Chris, try and keep up!


----------



## Finney (May 1, 2007)

Nick Prochilo said:
			
		

> Chris, try and keep up!


He posted while I was typing.  :roll:


----------



## Nick Prochilo (May 2, 2007)

Finney said:
			
		

> Nick Prochilo said:
> 
> 
> 
> ...



 [smilie=a_doh.gif]


----------



## Cliff H. (May 2, 2007)

Well,

It sounds like all you need to cook ribs on a ceramic is a kitchen match.


----------



## 007bond-jb (May 2, 2007)

Send me some Larry Looks great


----------



## LarryWolfe (May 2, 2007)

Cliff H. said:
			
		

> Well,
> 
> It sounds like all you need to cook ribs on a ceramic is a kitchen match.

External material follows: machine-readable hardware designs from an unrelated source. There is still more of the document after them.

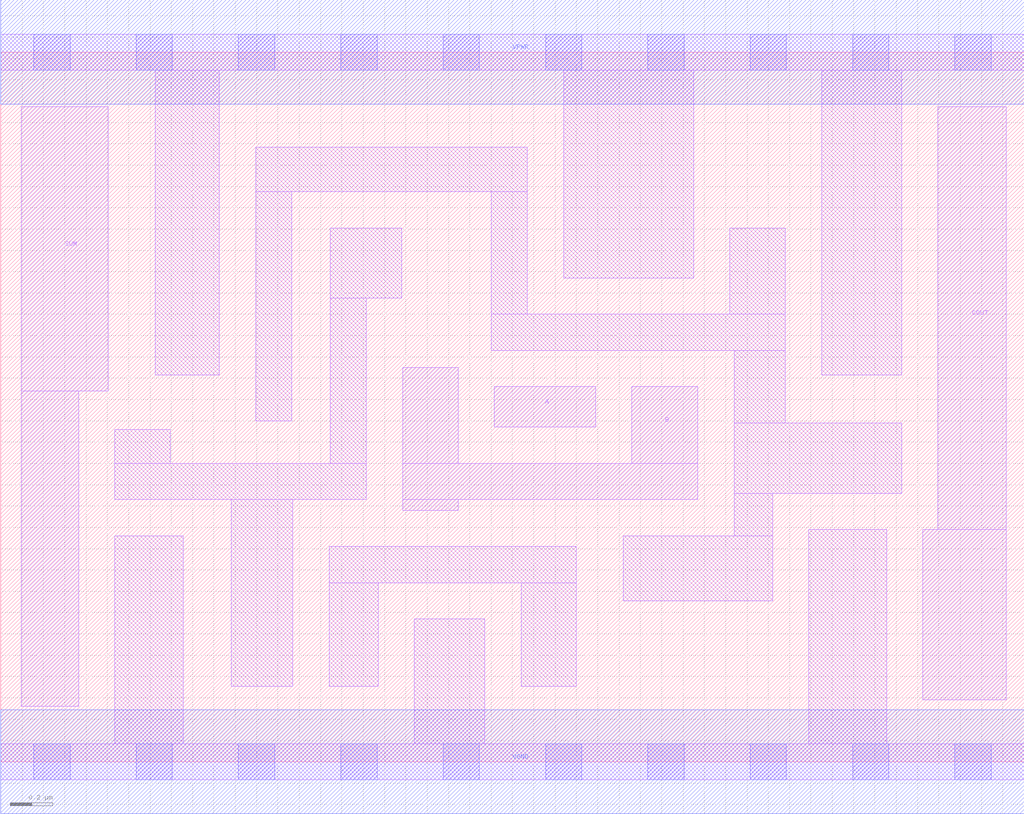
<source format=lef>
# Copyright 2020 The SkyWater PDK Authors
#
# Licensed under the Apache License, Version 2.0 (the "License");
# you may not use this file except in compliance with the License.
# You may obtain a copy of the License at
#
#     https://www.apache.org/licenses/LICENSE-2.0
#
# Unless required by applicable law or agreed to in writing, software
# distributed under the License is distributed on an "AS IS" BASIS,
# WITHOUT WARRANTIES OR CONDITIONS OF ANY KIND, either express or implied.
# See the License for the specific language governing permissions and
# limitations under the License.
#
# SPDX-License-Identifier: Apache-2.0

VERSION 5.7 ;
  NAMESCASESENSITIVE ON ;
  NOWIREEXTENSIONATPIN ON ;
  DIVIDERCHAR "/" ;
  BUSBITCHARS "[]" ;
UNITS
  DATABASE MICRONS 200 ;
END UNITS
MACRO sky130_fd_sc_lp__ha_1
  CLASS CORE ;
  FOREIGN sky130_fd_sc_lp__ha_1 ;
  ORIGIN  0.000000  0.000000 ;
  SIZE  4.800000 BY  3.330000 ;
  SYMMETRY X Y R90 ;
  SITE unit ;
  PIN A
    ANTENNAGATEAREA  0.252000 ;
    DIRECTION INPUT ;
    USE SIGNAL ;
    PORT
      LAYER li1 ;
        RECT 2.315000 1.570000 2.790000 1.760000 ;
    END
  END A
  PIN B
    ANTENNAGATEAREA  0.252000 ;
    DIRECTION INPUT ;
    USE SIGNAL ;
    PORT
      LAYER li1 ;
        RECT 1.885000 1.180000 2.145000 1.230000 ;
        RECT 1.885000 1.230000 3.270000 1.400000 ;
        RECT 1.885000 1.400000 2.145000 1.850000 ;
        RECT 2.960000 1.400000 3.270000 1.760000 ;
    END
  END B
  PIN COUT
    ANTENNADIFFAREA  0.556500 ;
    DIRECTION OUTPUT ;
    USE SIGNAL ;
    PORT
      LAYER li1 ;
        RECT 4.325000 0.290000 4.715000 1.090000 ;
        RECT 4.395000 1.090000 4.715000 3.075000 ;
    END
  END COUT
  PIN SUM
    ANTENNADIFFAREA  0.556500 ;
    DIRECTION OUTPUT ;
    USE SIGNAL ;
    PORT
      LAYER li1 ;
        RECT 0.095000 0.260000 0.365000 1.740000 ;
        RECT 0.095000 1.740000 0.505000 3.075000 ;
    END
  END SUM
  PIN VGND
    DIRECTION INOUT ;
    USE GROUND ;
    PORT
      LAYER met1 ;
        RECT 0.000000 -0.245000 4.800000 0.245000 ;
    END
  END VGND
  PIN VPWR
    DIRECTION INOUT ;
    USE POWER ;
    PORT
      LAYER met1 ;
        RECT 0.000000 3.085000 4.800000 3.575000 ;
    END
  END VPWR
  OBS
    LAYER li1 ;
      RECT 0.000000 -0.085000 4.800000 0.085000 ;
      RECT 0.000000  3.245000 4.800000 3.415000 ;
      RECT 0.535000  0.085000 0.855000 1.060000 ;
      RECT 0.535000  1.230000 1.715000 1.400000 ;
      RECT 0.535000  1.400000 0.795000 1.560000 ;
      RECT 0.725000  1.815000 1.025000 3.245000 ;
      RECT 1.080000  0.355000 1.370000 1.230000 ;
      RECT 1.195000  1.600000 1.365000 2.675000 ;
      RECT 1.195000  2.675000 2.470000 2.885000 ;
      RECT 1.540000  0.355000 1.770000 0.840000 ;
      RECT 1.540000  0.840000 2.700000 1.010000 ;
      RECT 1.545000  1.400000 1.715000 2.175000 ;
      RECT 1.545000  2.175000 1.880000 2.505000 ;
      RECT 1.940000  0.085000 2.270000 0.670000 ;
      RECT 2.300000  1.930000 3.680000 2.100000 ;
      RECT 2.300000  2.100000 2.470000 2.675000 ;
      RECT 2.440000  0.355000 2.700000 0.840000 ;
      RECT 2.640000  2.270000 3.250000 3.245000 ;
      RECT 2.920000  0.755000 3.620000 1.060000 ;
      RECT 3.420000  2.100000 3.680000 2.505000 ;
      RECT 3.440000  1.060000 3.620000 1.260000 ;
      RECT 3.440000  1.260000 4.225000 1.590000 ;
      RECT 3.440000  1.590000 3.680000 1.930000 ;
      RECT 3.790000  0.085000 4.155000 1.090000 ;
      RECT 3.850000  1.815000 4.225000 3.245000 ;
    LAYER mcon ;
      RECT 0.155000 -0.085000 0.325000 0.085000 ;
      RECT 0.155000  3.245000 0.325000 3.415000 ;
      RECT 0.635000 -0.085000 0.805000 0.085000 ;
      RECT 0.635000  3.245000 0.805000 3.415000 ;
      RECT 1.115000 -0.085000 1.285000 0.085000 ;
      RECT 1.115000  3.245000 1.285000 3.415000 ;
      RECT 1.595000 -0.085000 1.765000 0.085000 ;
      RECT 1.595000  3.245000 1.765000 3.415000 ;
      RECT 2.075000 -0.085000 2.245000 0.085000 ;
      RECT 2.075000  3.245000 2.245000 3.415000 ;
      RECT 2.555000 -0.085000 2.725000 0.085000 ;
      RECT 2.555000  3.245000 2.725000 3.415000 ;
      RECT 3.035000 -0.085000 3.205000 0.085000 ;
      RECT 3.035000  3.245000 3.205000 3.415000 ;
      RECT 3.515000 -0.085000 3.685000 0.085000 ;
      RECT 3.515000  3.245000 3.685000 3.415000 ;
      RECT 3.995000 -0.085000 4.165000 0.085000 ;
      RECT 3.995000  3.245000 4.165000 3.415000 ;
      RECT 4.475000 -0.085000 4.645000 0.085000 ;
      RECT 4.475000  3.245000 4.645000 3.415000 ;
  END
END sky130_fd_sc_lp__ha_1
END LIBRARY

</source>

Close, but two handfuls of lump would most likely suffice!


----------



## Cliff H. (May 2, 2007)

Larry,

Are you burning lump in your Primo because of the binder in kingsford.

Is that even a concern ?


----------



## Puff1 (May 2, 2007)

That's a fine lookin' brisket Wolfey


----------



## LarryWolfe (May 2, 2007)

Cliff H. said:
			
		

> Larry,
> 
> Are you burning lump in your Primo because of the binder in kingsford.
> 
> Is that even a concern ?



Yes Cliff you have to use lump in all ceramics due to the way they burn.  The ash from KF would inhibit all of the airflow.


----------



## john a (May 3, 2007)

Good looking piece of beef Larry, nice job cutting it as well.


----------